Our own constitution points us forward to a "more perfect union," but our
conservatives thwart attempts to answer that call forward, attempting at every
turn to make ours a country of know-nothings controlled by an exclusionary
government for the benefit of corporations and the wealthy who own and run them
and steadily chip away at individual liberties, all the while deceptively and
soothingly crooning that we are the "best" and branding national self criticism
or assessment and progress towards that more perfect union as unpatriotic, but
praising and honoring those who magnify and multiply their wealth at the expense
of our country.
We are still a very young nation suffering growing pains. It seems to me
that our democracy hangs in the balance between those who push for more freedom
and inclusion and those who push for control and exclusion, and if individual
citizens are not encouraged to accurately educate themselves about their
choices, we may wind up losing democracy in this country. There are, after all,
responsibilities inherent in being citizens. Sadly, these responsibilities don't
seem to to be taken seriously by the citizenry, who, in large part, seem to know
very little about government and unable to articulate their beliefs or reasons
for supporting politicians or positions--but are proficient in spouting talking
points that often sound good but are actually not in their favor.
Another part of still being a very young nation is, that while we have
always had population densities, a greater weight of population is now carried
by those areas, and we have more dense areas than before. We do not have the
experience with population density that other countries have had long before we
were even a country, and so we lag in the social adaptations required to live in
tight quarters. Part of the reason for that lag is a misinterpretation of what
constitutes freedom and individual rights.
Other countries function as a whole; we
function as 50 independent states that chafe at Federal involvement, and that is
only one example of how we are fractured. I see no behavior that marks us as
uniquely American. The few things we seem to have in common are national chains
of businesses--and, unsurprisingly, the dollar. If we don't pull together, I
think that we will fall apart, eaten at our core by fear and greed. Our
democracy is endangered. Only a commitment to it and each other will strengthen
it.
I am sick to death of hearing about how the US, the best, most powerful, accomplished, and wealthiest, etc., country in the world, can't afford this or that. If it were a national priority to further its citizens' well being, the US would have had a national health system long ago. If it were a national priority to seal our borders to undocumented immigrants, that too, would have been done long ago. Clearly, in these two examples, whether or not the citizens supported these actions, the Congress had no desire to take action to accomplish them. But they did support warfare, and lots of it, in the meantime, regardless of citizens' views and regardless of the expense.
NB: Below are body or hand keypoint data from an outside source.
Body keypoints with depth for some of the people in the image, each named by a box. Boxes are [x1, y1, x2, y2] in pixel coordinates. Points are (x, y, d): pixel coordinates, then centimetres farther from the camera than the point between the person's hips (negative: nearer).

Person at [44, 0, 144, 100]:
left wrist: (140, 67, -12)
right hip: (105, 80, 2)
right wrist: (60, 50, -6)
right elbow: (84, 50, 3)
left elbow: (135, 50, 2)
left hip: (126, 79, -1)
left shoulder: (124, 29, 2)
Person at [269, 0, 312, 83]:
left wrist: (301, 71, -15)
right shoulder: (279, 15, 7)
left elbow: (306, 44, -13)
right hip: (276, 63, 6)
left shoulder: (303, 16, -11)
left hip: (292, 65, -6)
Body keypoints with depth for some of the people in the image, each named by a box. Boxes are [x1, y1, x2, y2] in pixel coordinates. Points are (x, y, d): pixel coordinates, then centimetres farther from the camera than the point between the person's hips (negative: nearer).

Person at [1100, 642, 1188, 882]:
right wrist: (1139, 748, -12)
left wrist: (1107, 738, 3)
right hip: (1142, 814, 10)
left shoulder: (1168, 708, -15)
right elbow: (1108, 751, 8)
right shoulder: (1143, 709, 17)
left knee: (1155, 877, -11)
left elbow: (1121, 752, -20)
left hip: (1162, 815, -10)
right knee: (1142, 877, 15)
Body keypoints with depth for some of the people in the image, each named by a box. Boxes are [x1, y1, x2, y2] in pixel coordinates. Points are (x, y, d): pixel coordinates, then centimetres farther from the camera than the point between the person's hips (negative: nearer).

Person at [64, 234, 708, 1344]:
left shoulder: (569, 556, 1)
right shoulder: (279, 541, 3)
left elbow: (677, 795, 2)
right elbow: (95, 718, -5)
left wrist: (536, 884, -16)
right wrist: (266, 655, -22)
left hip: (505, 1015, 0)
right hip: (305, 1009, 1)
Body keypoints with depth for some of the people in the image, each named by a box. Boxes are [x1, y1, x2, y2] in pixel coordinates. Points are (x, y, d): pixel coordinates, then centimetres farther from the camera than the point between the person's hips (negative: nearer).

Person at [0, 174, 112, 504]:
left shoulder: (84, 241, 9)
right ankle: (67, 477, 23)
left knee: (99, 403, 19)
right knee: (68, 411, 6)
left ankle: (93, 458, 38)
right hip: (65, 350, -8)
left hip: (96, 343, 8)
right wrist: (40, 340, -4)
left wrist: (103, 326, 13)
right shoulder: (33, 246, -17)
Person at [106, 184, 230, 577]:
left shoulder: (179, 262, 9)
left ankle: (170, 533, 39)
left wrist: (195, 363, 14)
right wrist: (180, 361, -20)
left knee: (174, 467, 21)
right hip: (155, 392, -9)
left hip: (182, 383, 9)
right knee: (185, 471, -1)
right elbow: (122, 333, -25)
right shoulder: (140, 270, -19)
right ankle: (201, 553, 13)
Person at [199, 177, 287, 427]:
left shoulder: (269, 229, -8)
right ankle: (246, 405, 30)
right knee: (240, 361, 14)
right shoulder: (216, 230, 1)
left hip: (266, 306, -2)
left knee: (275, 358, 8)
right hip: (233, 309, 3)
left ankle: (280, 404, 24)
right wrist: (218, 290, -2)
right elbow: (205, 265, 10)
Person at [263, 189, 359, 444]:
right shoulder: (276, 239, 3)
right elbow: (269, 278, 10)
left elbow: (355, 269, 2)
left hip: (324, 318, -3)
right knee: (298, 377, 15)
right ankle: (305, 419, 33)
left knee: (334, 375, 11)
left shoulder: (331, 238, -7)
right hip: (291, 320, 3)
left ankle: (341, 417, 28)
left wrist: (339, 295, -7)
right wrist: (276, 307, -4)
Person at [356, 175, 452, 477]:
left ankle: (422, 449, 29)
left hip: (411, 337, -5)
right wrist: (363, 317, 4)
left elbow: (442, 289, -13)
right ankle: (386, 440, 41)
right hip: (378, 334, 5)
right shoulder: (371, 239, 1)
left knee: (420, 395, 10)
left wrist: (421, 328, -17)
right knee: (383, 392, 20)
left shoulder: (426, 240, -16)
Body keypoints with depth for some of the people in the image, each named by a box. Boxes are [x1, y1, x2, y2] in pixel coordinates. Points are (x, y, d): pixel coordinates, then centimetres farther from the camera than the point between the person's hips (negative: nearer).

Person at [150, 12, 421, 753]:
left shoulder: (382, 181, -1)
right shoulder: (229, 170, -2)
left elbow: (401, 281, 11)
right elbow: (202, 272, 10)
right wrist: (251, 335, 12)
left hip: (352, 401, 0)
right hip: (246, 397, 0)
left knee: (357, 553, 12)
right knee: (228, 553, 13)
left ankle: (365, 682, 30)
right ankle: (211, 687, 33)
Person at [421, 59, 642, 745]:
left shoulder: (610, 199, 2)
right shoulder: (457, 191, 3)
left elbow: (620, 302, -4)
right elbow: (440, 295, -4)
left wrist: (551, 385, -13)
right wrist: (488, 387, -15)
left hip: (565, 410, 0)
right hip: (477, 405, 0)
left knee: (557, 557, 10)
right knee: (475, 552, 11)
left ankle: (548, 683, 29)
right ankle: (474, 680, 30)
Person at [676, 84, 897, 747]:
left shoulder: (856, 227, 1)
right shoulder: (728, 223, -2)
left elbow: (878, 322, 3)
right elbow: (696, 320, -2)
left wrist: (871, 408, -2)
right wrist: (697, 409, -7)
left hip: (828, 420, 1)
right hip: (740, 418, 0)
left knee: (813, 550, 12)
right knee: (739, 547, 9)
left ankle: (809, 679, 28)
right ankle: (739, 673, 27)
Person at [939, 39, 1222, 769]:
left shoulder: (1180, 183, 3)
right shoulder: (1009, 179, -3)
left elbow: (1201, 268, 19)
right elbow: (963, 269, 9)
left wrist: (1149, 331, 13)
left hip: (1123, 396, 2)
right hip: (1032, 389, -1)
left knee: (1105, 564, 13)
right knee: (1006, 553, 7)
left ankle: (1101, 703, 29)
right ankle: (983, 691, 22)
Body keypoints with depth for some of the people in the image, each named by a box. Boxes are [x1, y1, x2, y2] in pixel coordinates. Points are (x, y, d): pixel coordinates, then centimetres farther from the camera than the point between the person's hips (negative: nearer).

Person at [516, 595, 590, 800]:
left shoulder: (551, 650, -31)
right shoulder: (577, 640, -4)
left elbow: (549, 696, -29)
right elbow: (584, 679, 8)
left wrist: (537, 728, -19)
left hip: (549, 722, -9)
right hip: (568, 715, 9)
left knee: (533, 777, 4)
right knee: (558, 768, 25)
We have plenty of money, but apparently lack the will or desire to put it to use for the common good of the people; for that we "can't afford it." Securing the border has been a "goal" since long before I came to live in the US in 1964 as a repatriated, born expat. In the past 50 years we haven't been able to afford to secure the border???! Or was it, like national health care, simply not a priority for Congress?
By the way, where did your family come from?